Again, in Exhibit ‘G’ defendants counsel wrote “… on a sublease for a term of ten years certain from 1st day of March 1996 with an option to renew it for another term of five years”. In paragraph 4, of the defence to amended statement of claim, the defendants said, “… in addition to the term of ten years, it gave them an option to renew it for a further term of five years…”

 

Since the defendants and the company considered the 5 year option to be a renewal, the defendants cannot now claim that the 5 year option should be construed to be an extension or continuation. I therefore hold that in exhibit I, the five year option is a renewal but not an extension or continuation. I am fortified in this because the parties in exhibit 1 did not agree on the rent for the five years and the mode of payment. With regard to the 10 years certain, the rent and the mode of payment were all stated.

 

If, however, the sub- tenancy is taken to be for 15 years as contended by counsel for the defendants, then the sub- tenancy will offend against Section 22 subsection 2 of the Rent Act (Act 220). The said subsection states as follows:

“A person in the case of a tenancy of premises other than the tenancy specified in subsection (1) shall not sub- let those premises in the absence of express agreement in writing to the contrary for a period in excess of the period of the tenancy.”

- - - - -

__WRITTEN TASK 1__
Which provision of the Rent Act does the passage say a 15-year sub-tenancy would offend against?
The passage and the rows are unrelated to each other.

(Source rows)

- - - - -

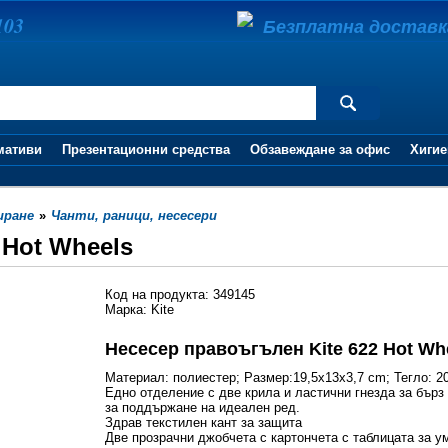
103
Безплатна доставка 
мативи
Презентационни средства
Обзавеждане за офис
Хигие
иране
»
Чанти, раници, несесери
 Hot Wheels
Код на продукта: 349145
Марка: Kite
Несесер правоъгълен Kite 622 Hot Wh
Материал: полиeстер; Размер:19,5x13x3,7 cm; Тегло: 2
Едно отделение с две крила и ластични гнезда за бърз
за поддържане на идеален ред.
Здрав текстилен кант за защита
Две прозрачни джобчета с картончета с таблицата за у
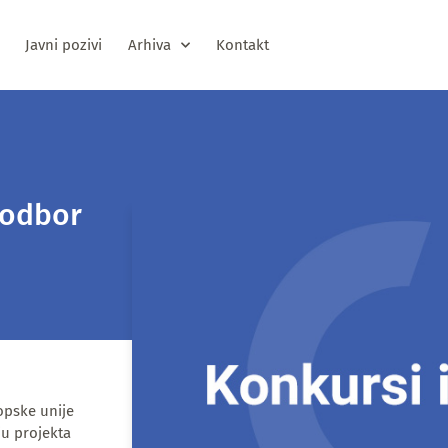
Javni pozivi
Arhiva
Kontakt
 odbor
opske unije
ju projekta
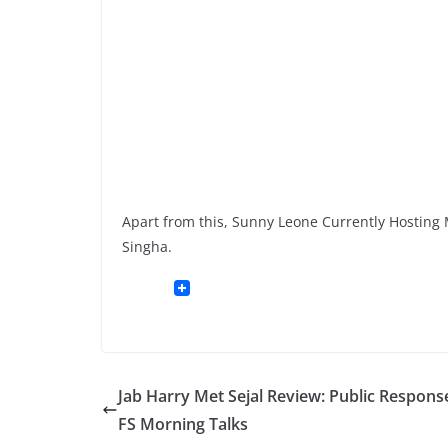
Apart from this, Sunny Leone Currently Hosting M
Singha.
Jab Harry Met Sejal Review: Public Respons
FS Morning Talks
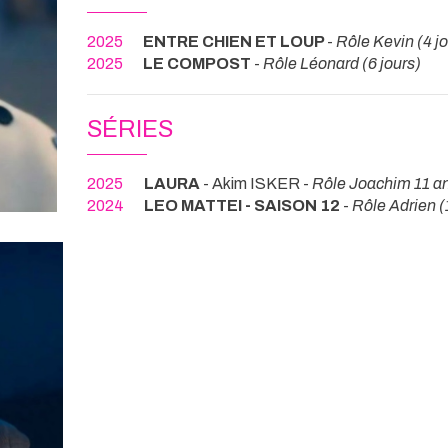
2025
ENTRE CHIEN ET LOUP
-
Rôle Kevin (4 jo
2025
LE COMPOST
-
Rôle Léonard (6 jours)
SÉRIES
2025
LAURA
- Akim ISKER -
Rôle Joachim 11 an
2024
LEO MATTEI - SAISON 12
-
Rôle Adrien (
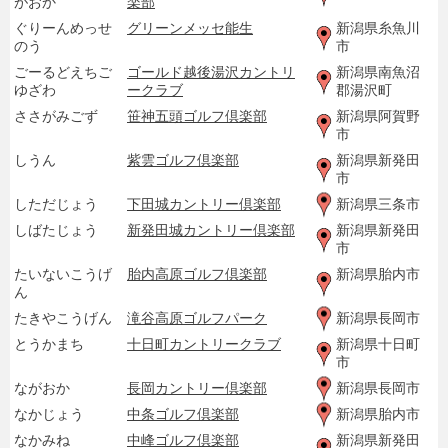
がおか
楽部
ぐりーんめっせ
グリーンメッセ能生
新潟県糸魚川
のう
市
ごーるどえちご
ゴールド越後湯沢カントリ
新潟県南魚沼
ゆざわ
ークラブ
郡湯沢町
ささがみごず
笹神五頭ゴルフ倶楽部
新潟県阿賀野
市
しうん
紫雲ゴルフ倶楽部
新潟県新発田
市
しただじょう
下田城カントリー倶楽部
新潟県三条市
しばたじょう
新発田城カントリー倶楽部
新潟県新発田
市
たいないこうげ
胎内高原ゴルフ倶楽部
新潟県胎内市
ん
たきやこうげん
滝谷高原ゴルフパーク
新潟県長岡市
とうかまち
十日町カントリークラブ
新潟県十日町
市
ながおか
長岡カントリー倶楽部
新潟県長岡市
なかじょう
中条ゴルフ倶楽部
新潟県胎内市
なかみね
中峰ゴルフ倶楽部
新潟県新発田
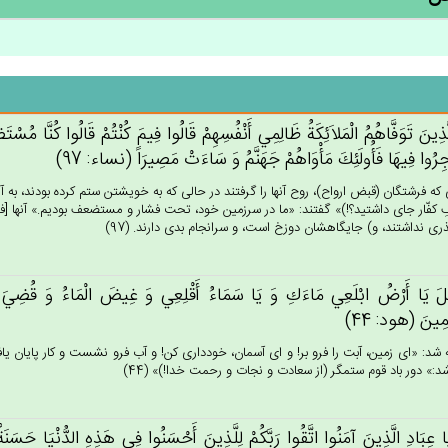
لَّذِين‌َ تَوَفَّاهُم‌ُ الْمَلاَئِكَة‌ُ ظَالِمِي‌ أَنْفُسِهِم‌ْ قَالُوا فِيم‌َ كُنْتُم‌ْ قَالُوا كُنَّا مُسْ
جِرُوا فِيهَا فَأُولَئِك‌َ مَأْوَاهُم‌ْ جَهَنَّم‌ُ وَ سَاءَت‌ْ مَصِيرَاً (نساء: 97)
كه فرشتگان (قبض ارواح)، روح آنها را گرفتند در حالى كه به خويشتن ستم كرده بودند، به آن
 كفّار جاى داشتيد؟!)» گفتند: «ما در سرزمين خود، تحت فشار و مستضعف بوديم.» آنها [فرش
عذرى نداشتند، و) جايگاهشان دوزخ است، و سرانجام بدى دارند. (97)
‌َ يَا أَرْض‌ُ ابْلَعِي‌ مَاءَك‌ِ وَ يَا سَمَاءُ أَقْلِعِي‌ وَ غِيض‌َ الْمَاءُ وَ قُضِيَ‌ الْأَ
ِمِين‌َ (هود: 44)
 شد: «اى زمين، آبت را فرو بر! و اى آسمان، خوددارى كن! و آب فرو نشست و كار پايان يا
د:» دور باد قوم ستمگر (از سعادت و نجات و رحمت خدا!)» (44)
ا عِبَادِ الَّذِين‌َ آمَنُوا اتَّقُوا رَبَّكُم‌ْ لِلَّذِين‌َ أَحْسَنُوا فِي‌ هَذِه‌ِ الدُّنْيَا حَسَنَة‌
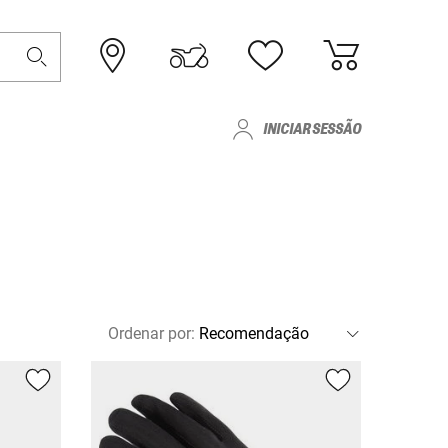
INICIAR SESSÃO
Ordenar por
:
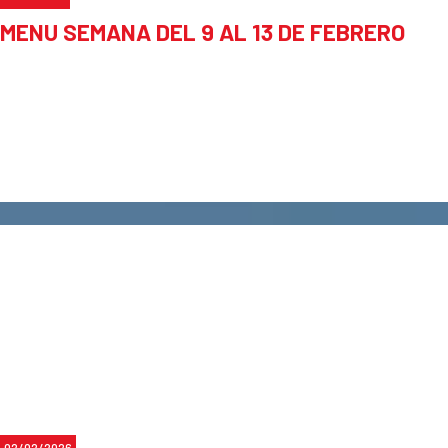
MENU SEMANA DEL 9 AL 13 DE FEBRERO
02/02/2026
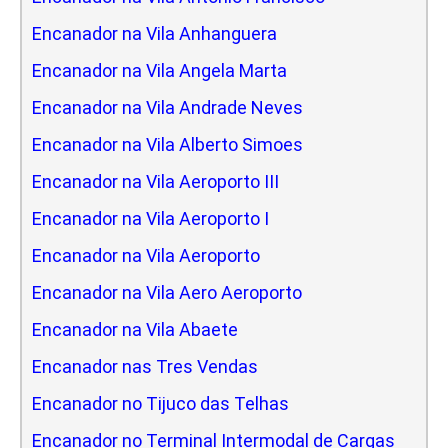
Encanador na Vila Anhanguera
Encanador na Vila Angela Marta
Encanador na Vila Andrade Neves
Encanador na Vila Alberto Simoes
Encanador na Vila Aeroporto III
Encanador na Vila Aeroporto I
Encanador na Vila Aeroporto
Encanador na Vila Aero Aeroporto
Encanador na Vila Abaete
Encanador nas Tres Vendas
Encanador no Tijuco das Telhas
Encanador no Terminal Intermodal de Cargas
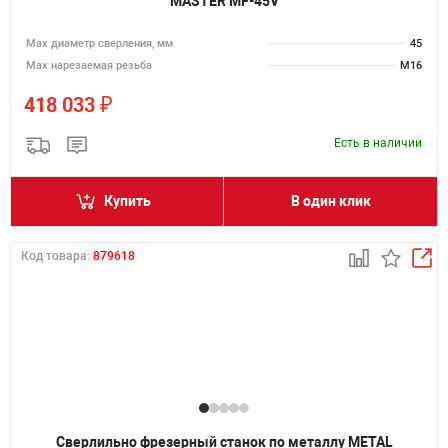
MASTER MF-45V
Мах диаметр сверления, мм
45
Мах нарезаемая резьба
M16
₽
418 033
Есть в наличии
Купить
В один клик
Код товара:
879618
Сверлильно фрезерный станок по металлу METAL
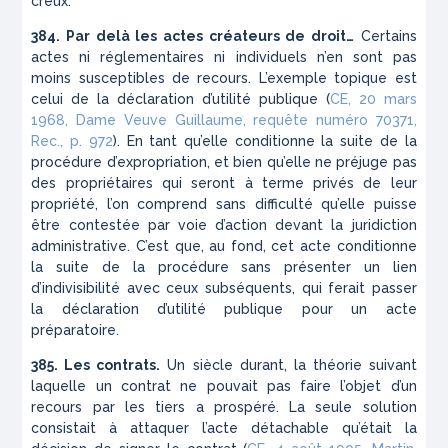
creux.
384. Par delà les actes créateurs de droit…
Certains
actes ni réglementaires ni individuels n’en sont pas
moins susceptibles de recours. L’exemple topique est
celui de la déclaration d’utilité publique (
CE, 20 mars
1968, Dame Veuve Guillaume, requête numéro 70371,
Rec., p. 972
). En tant qu’elle conditionne la suite de la
procédure d’expropriation, et bien qu’elle ne préjuge pas
des propriétaires qui seront à terme privés de leur
propriété, l’on comprend sans difficulté qu’elle puisse
être contestée par voie d’action devant la juridiction
administrative. C’est que, au fond, cet acte conditionne
la suite de la procédure sans présenter un lien
d’indivisibilité avec ceux subséquents, qui ferait passer
la déclaration d’utilité publique pour un acte
préparatoire.
385. Les contrats.
Un siècle durant, la théorie suivant
laquelle un contrat ne pouvait pas faire l’objet d’un
recours par les tiers a prospéré. La seule solution
consistait à attaquer l’acte détachable qu’était la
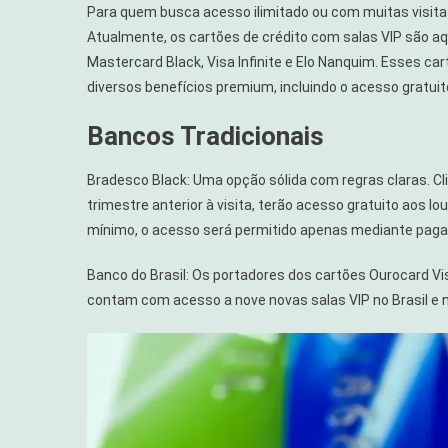
Para quem busca acesso ilimitado ou com muitas visitas
Atualmente, os cartões de crédito com salas VIP são a
Mastercard Black, Visa Infinite e Elo Nanquim. Esses car
diversos benefícios premium, incluindo o acesso gratuit
Bancos Tradicionais
Bradesco Black: Uma opção sólida com regras claras. C
trimestre anterior à visita, terão acesso gratuito aos l
mínimo, o acesso será permitido apenas mediante pag
Banco do Brasil: Os portadores dos cartões Ourocard Visa
contam com acesso a nove novas salas VIP no Brasil e 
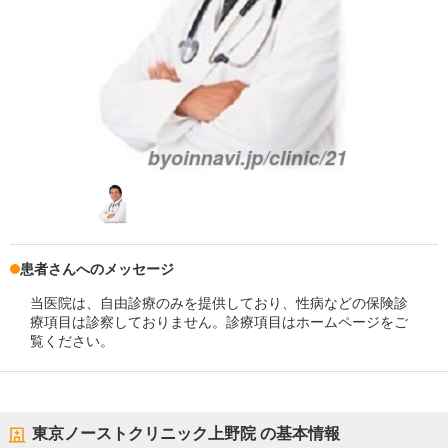
患者さんへのメッセージ
当医院は、自由診療のみを提供しており、性病などの保険診
療項目は診察しておりません。診療項目はホームページをご
覧ください。
東京ノーストクリニック上野院
の基本情報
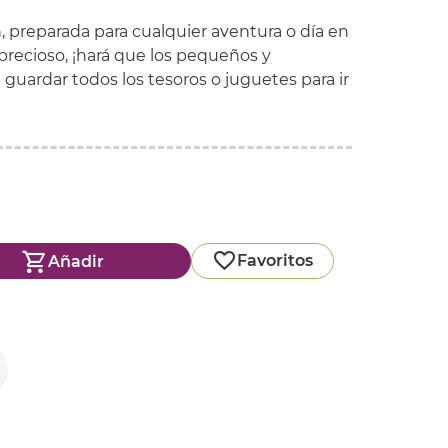
 preparada para cualquier aventura o día en
precioso, ¡hará que los pequeños y
guardar todos los tesoros o juguetes para ir
Favoritos
Añadir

- - - - -

__WRITTEN TASK 2__
From the rows, print the stretch from the line containing "患者さんへのメッセージ" through the end of the rows, both ends included, and leave the pictures out.

__TASK RESPONSE 1__
Section 22 subsection 2 of the Rent Act (Act 220).

__TASK RESPONSE 2__
患者さんへのメッセージ
当医院は、自由診療のみを提供しており、性病などの保険診
療項目は診察しておりません。診療項目はホームページをご
覧ください。
東京ノーストクリニック上野院
の基本情報
 preparada para cualquier aventura o día en
precioso, ¡hará que los pequeños y
guardar todos los tesoros o juguetes para ir
Favoritos
Añadir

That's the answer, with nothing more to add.